Read the records below and report each line in which "axis" occurs.

#### PROVIDED DATA

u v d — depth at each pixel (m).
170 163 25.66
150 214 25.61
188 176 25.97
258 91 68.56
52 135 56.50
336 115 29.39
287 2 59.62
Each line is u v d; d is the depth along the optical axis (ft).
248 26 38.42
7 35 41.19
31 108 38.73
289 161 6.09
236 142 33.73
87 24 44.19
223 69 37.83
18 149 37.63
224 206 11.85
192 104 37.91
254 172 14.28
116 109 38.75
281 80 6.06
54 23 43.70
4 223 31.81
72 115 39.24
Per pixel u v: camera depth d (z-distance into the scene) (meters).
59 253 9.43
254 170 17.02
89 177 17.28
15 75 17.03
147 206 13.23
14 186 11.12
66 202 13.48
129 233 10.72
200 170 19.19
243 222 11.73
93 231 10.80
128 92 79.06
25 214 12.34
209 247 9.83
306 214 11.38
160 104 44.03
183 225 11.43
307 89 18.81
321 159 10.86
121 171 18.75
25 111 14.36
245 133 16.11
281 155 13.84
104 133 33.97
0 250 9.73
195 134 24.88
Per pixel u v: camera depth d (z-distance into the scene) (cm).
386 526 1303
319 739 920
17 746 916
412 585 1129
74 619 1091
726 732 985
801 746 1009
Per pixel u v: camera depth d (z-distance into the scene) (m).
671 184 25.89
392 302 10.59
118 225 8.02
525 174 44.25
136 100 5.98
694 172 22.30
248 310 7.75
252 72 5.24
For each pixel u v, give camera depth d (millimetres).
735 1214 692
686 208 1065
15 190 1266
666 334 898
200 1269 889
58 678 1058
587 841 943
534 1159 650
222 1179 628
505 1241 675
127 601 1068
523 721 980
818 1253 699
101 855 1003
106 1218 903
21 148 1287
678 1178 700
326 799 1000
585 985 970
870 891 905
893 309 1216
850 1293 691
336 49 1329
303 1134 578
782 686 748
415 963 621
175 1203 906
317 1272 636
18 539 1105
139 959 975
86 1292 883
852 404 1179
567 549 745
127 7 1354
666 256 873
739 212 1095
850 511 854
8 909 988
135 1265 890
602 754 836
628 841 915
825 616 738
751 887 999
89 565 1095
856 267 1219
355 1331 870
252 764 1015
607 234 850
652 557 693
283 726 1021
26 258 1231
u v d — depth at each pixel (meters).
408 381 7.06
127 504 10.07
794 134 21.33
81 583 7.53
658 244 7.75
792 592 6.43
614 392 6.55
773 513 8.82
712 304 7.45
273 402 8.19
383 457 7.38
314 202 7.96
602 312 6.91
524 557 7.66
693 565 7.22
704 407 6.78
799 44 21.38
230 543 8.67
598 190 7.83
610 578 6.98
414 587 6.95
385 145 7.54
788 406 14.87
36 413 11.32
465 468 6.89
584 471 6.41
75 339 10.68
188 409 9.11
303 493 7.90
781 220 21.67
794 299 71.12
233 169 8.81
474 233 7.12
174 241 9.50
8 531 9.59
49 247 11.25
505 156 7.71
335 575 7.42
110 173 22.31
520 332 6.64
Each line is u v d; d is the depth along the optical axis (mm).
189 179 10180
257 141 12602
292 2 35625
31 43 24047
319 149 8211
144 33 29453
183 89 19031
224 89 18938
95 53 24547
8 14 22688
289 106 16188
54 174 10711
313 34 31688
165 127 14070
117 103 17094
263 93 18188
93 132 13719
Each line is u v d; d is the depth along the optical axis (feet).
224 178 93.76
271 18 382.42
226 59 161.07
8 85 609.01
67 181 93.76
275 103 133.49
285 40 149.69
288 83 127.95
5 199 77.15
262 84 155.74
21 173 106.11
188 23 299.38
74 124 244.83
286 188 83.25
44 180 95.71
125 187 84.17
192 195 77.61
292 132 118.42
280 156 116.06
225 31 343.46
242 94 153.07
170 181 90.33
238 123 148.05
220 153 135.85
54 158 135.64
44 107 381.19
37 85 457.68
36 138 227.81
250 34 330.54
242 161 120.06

########

WRITTEN ANSWER |
Each line is u v d; d is the depth along the optical axis (ft).
Each line is u v d; d is the depth along the optical axis (mm).
Each line is u v d; d is the depth along the optical axis (feet).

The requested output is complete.